Ce départ en rangs serrés des cinq principaux accusés, déjà condamnés en France pour leur participation aux attaques jihadistes du 13 novembre 2015, fait planer le risque d’une participation minimale, voire nulle, à l’audience bruxelloise.  La présidente a suspendu l’audience vers 16h, expliquant avoir « quelques lettres à écrire aux services administratifs », avant qu’ils ne ferment « pour la nuit ». 

Les débats doivent reprendre ce jeudi matin avec la poursuite par le ministère public de la lecture de l’acte d’accusation, un résumé des investigations de plus de 450 pages. Les procureurs généraux ont lu en deux jours un petit peu moins de la moitié de ce document. 

La présidente du tribunal, Laurence Massart, a rappelé que ses pouvoirs sont limités à la salle d’audience elle-même. « Mais on vous entend, on espère que tout se passera bien », a-t-elle dit, lors d’un bref échange de mots avec l’accusé. Elle a indiqué qu’elle écrirait dès la pause de la mi-journée aux autorités compétentes. L’accusation s’est également dite choquée qu’il y ait des caméras au-dessus des toilettes. Les accusés Bilal El Makhoukhi et Hervé Bayingana Muhirwa ont par ailleurs révélé, en réponse à une question de la présidente de la cour d’assises de Bruxelles Laurence Massart, qu’ils n’entendaient plus de musique lors de leur transfert en salle d’assises. « C’est déjà un début », a déclaré M. Massart.

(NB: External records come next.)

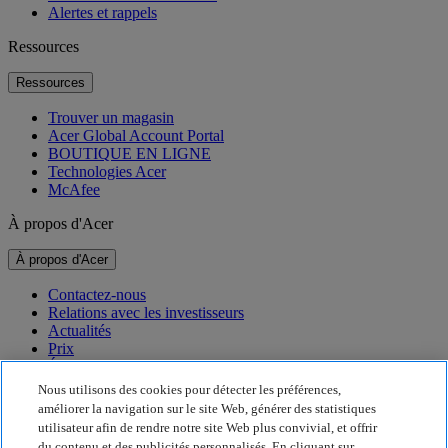
Alertes et rappels
Ressources
Ressources
Trouver un magasin
Acer Global Account Portal
BOUTIQUE EN LIGNE
Technologies Acer
McAfee
À propos d'Acer
À propos d'Acer
Contactez-nous
Relations avec les investisseurs
Actualités
Prix
Événements
Nous utilisons des cookies pour détecter les préférences,
Développement durable
améliorer la navigation sur le site Web, générer des statistiques
utilisateur afin de rendre notre site Web plus convivial, et offrir
Développement durable
du contenu et des publicités personnalisés. En cliquant sur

L’avocate d’Abdeslam, Delphine Paci, a ensuite pris la parole et a déclaré que, suite à la mise en demeure du ministre de la Justice ce mardi, elle avait reçu une réponse. « Mais cela montre que peu de choses vont changer« , a-t-elle déclaré. Les mesures de sécurité contestées, telles que la fouille à nu, la musique forte et le bandeau sur les yeux pendant les transferts, resteraient donc en place. La présidente Massart a ensuite promis de faire pression pour des changements.

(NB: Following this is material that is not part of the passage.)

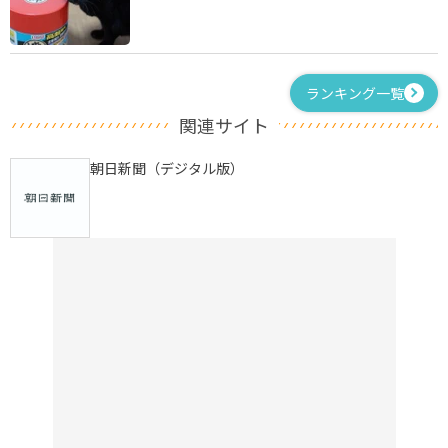
ランキング一覧
関連サイト
朝日新聞（デジタル版）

« C’est plus qu’un mouvement d’humeur, c’est un ras-le-bol total, c’est l’épuisement », a déclaré en marge de l’audience Stanislas Eskenazi qui défend Mohamed Abrini.  « Ce qu’on demande, c’est qu’on ait un procès équitable. Et pour cela, il faut des conditions sereines », a ajouté l’avocat. 

Crainte

Jamila Adda, présidente du collectif d’avocats Life4Brussels, qui rassemble les avocats de 300 victimes des attentats de Bruxelles et Zaventem en 2016, craint que l’émoi suscité par les conditions de transfert des accusés n’incite ces derniers à ne plus rien dire. « Et certaines des victimes ont besoin de réponses », dit-elle. « Si les conditions sont vraiment si mauvaises, il faut faire quelque chose pour y remédier. Les victimes ne doivent pas être prises en otage par cette situation », a déclaré M. Adda. « Le SPF Justice doit absolument remédier à la situation. (…) Après la saga des box, aujourd’hui, une nouvelle saga risque de mettre à mal ce procès. Il n’est pas envisageable pour nous que les accusés ne prennent pas part à ce procès! », insiste un communiqué de Life4Brussels.